En cuanto a sus honorarios, el artículo 181 establece tres clases de jueces, según el número de habitantes del distrito.

  • Los de primera clase, localidades cuya población no llega a 10.000 habitantes, recibirían 1.000 reales.
  • Los de la segunda clase, poblaciones comprendidas entre 10.000 y 25.000, percibirían un salario de 1.500 reales.
  • Finalmente, la tercera clase, aquellos que residían en lugares con más de 25.000 almas, sus honorarios serían de 2.000 reales.

Los jueces conciliadores de Madrid, por su parte, percibirían 5.000. Además de este sueldo, los jueces conciliadores, los escribanos y los porteros recibían un arancel por el ejercicio de sus diferentes funciones.

Conforme a la Instrucción para los jueces conciliadores que acompañaba al Decreto, en su artículo 1 se establece que tendrían audiencias ordinarias a puerta abierta en las casas de su habitación los lunes, miércoles y viernes de cada semana, de once de la mañana a dos de la tarde, concurriendo con él el escribano y los porteros del juzgado. También estarán listos para entender de todo aquello que sucediese en el distrito, "siendo cosas de urgencia, o interesándose en ello el sosiego y tranquilidad pública, a cuyo fin tendrán siempre un portero de guardia, y el escribano deberá acudir a cualquier hora que le avisaren".
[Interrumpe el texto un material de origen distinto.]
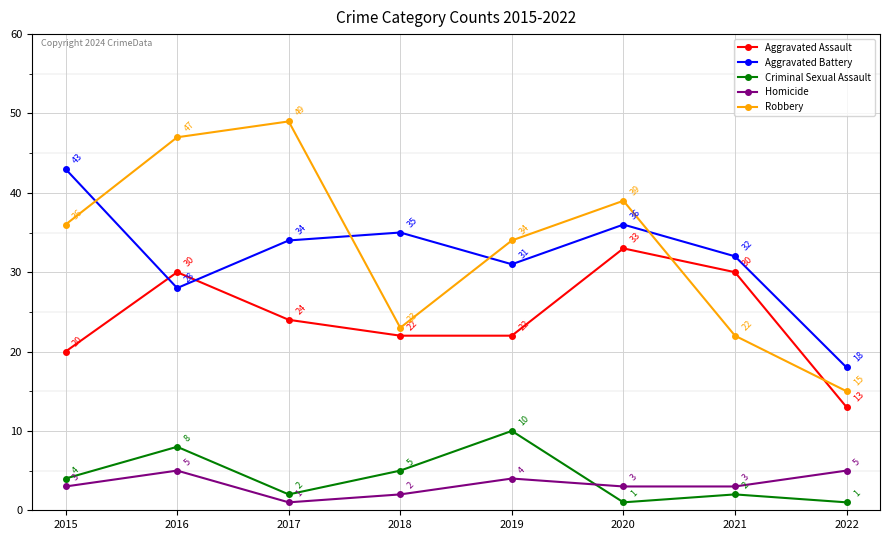

True or false: Robbery has more than 2 points higher than both neighbors.

False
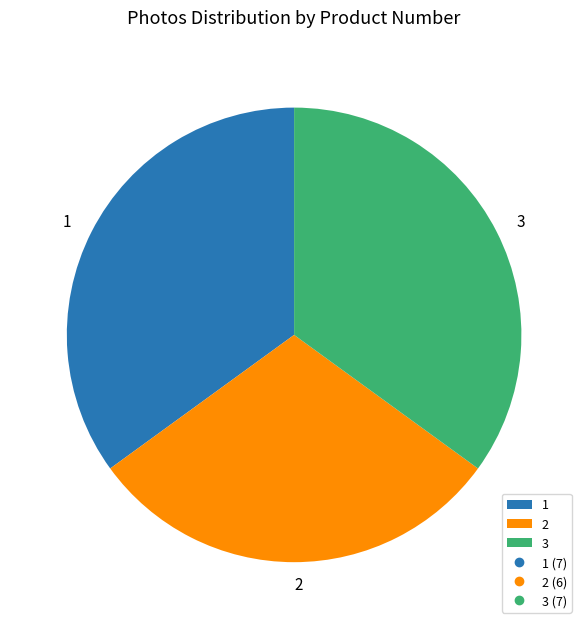

Which slice is the smallest?

2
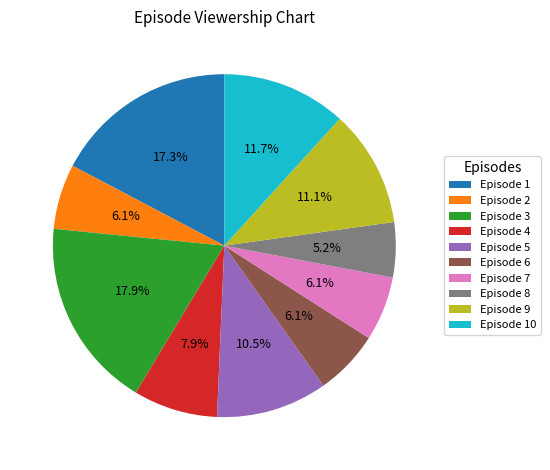

How much of the chart is everything except Episode 10?

88.3%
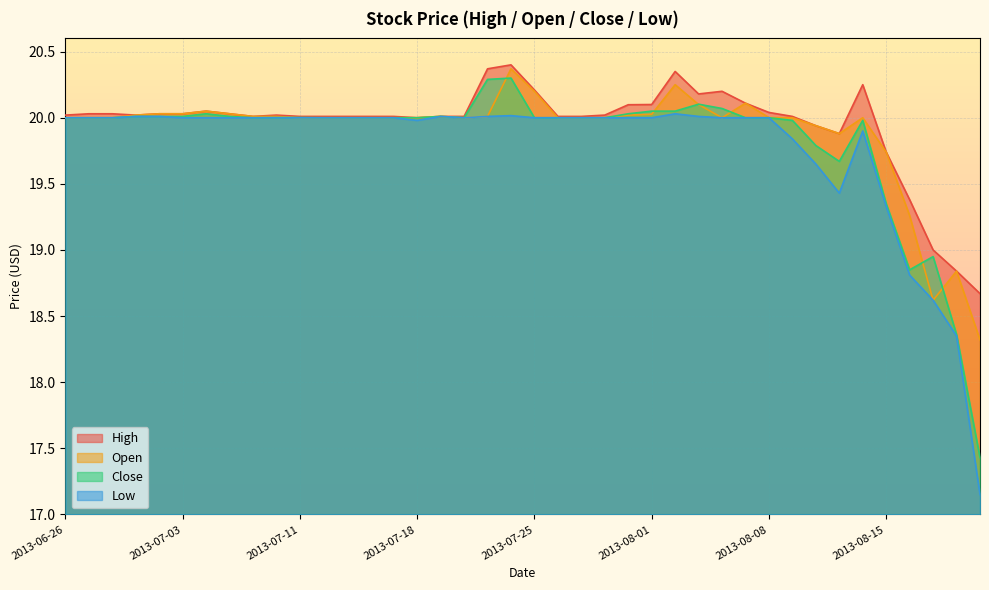

Rank the series by their maximum value, from highest to lowest.

High, Open, Close, Low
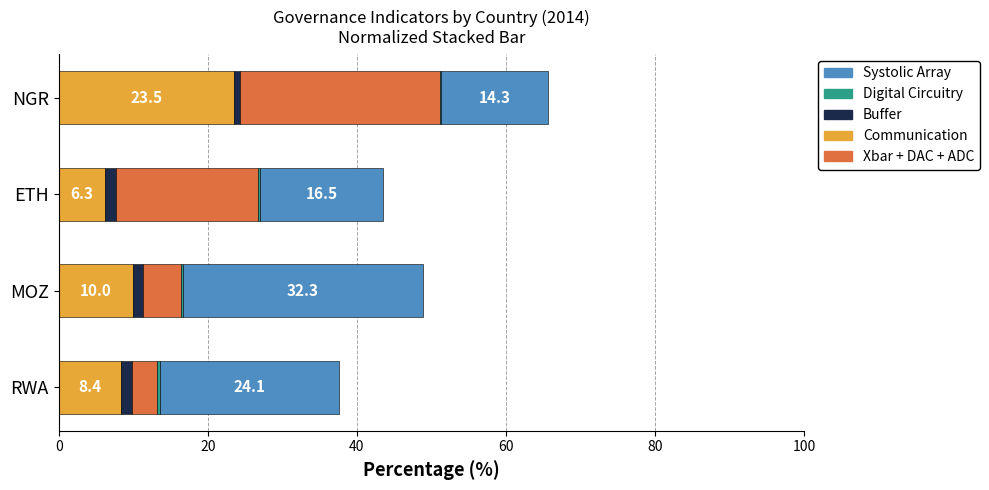

What is the highest value of the Communication series?

23.5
Funciones del Juez Conciliador

Según el Decreto, el juez conciliador ejercería sus funciones en tres ámbitos: civil, penal y policía.

  1. En los asuntos civiles, su principal misión era conciliar a las partes que intentasen un juicio y, en caso de no conseguirlo, intentar remitir su contienda a arbitraje (artículo 7) antes de acudir a la vía judicial propiamente dicha. Dicha conciliación era obligatoria a todo litigante, "cualquiera que sea la importancia de su causa" (artículo 8). Si no se consiguiese la conciliación, el juez debía entregar una certificación de ello a las partes para que pudiesen utilizar su derecho (artículo 10). Al final de cada año, los jueces conciliadores debían enviar al presidente de la Chancillería, a través del presidente del tribunal de primera instancia, una certificación del número de pleitos evitados, transigidos o remitidos a arbitraje (artículo 11). Además de la conciliación, son competentes para conocer las demandas civiles sobre bienes muebles hasta el importe de 200 reales sin apelación, y con ella hasta la suma de 1.000 (artículo 12).
  2. En los asuntos criminales, los jueces conciliadores pueden recibir las denuncias y querellas de las partes, aunque su conocimiento pertenezca a otros tribunales superiores (artículo 18). También podrán denunciar dichos delitos al fiscal general de la chancillería de la que dependan o del tribunal de corrección; asimismo, formarán las primeras diligencias en los procesos verbales y ordenar la detención de los delincuentes en caso de fragante delito o "cuando el clamor público persiga a los reos, sin perjuicio de las atribuciones de los guardas de campo y motes relativamente a los delitos cometidos en sus departamentos" (artículo 19).
  3. Como jueces de policía, la tercera función que desempeñan los jueces conciliadores, conocen de todos los delitos leves cuya sanción no exceda de 60 reales de multa o cinco días de cárcel, haya o no confiscación de los objetos sobre los que recae la falta (artículo 22 del Decreto). También, según el artículo 23 del Decreto, son competentes de forma exclusiva para conocer de determinadas faltas, como las cometidas en el término municipal de la localidad cabeza de su distrito, las realizadas por transeúntes, los daños superiores a 60 reales, las infracciones de las ordenanzas de montes y plantíos, las injurias verbales, etc. Además, a prevención con los respectivos corregidores, serán competentes en los negocios sobre infracciones de bandos de buen gobierno, policía urbana y otras semejantes que se produzcan en el distrito (artículo 24).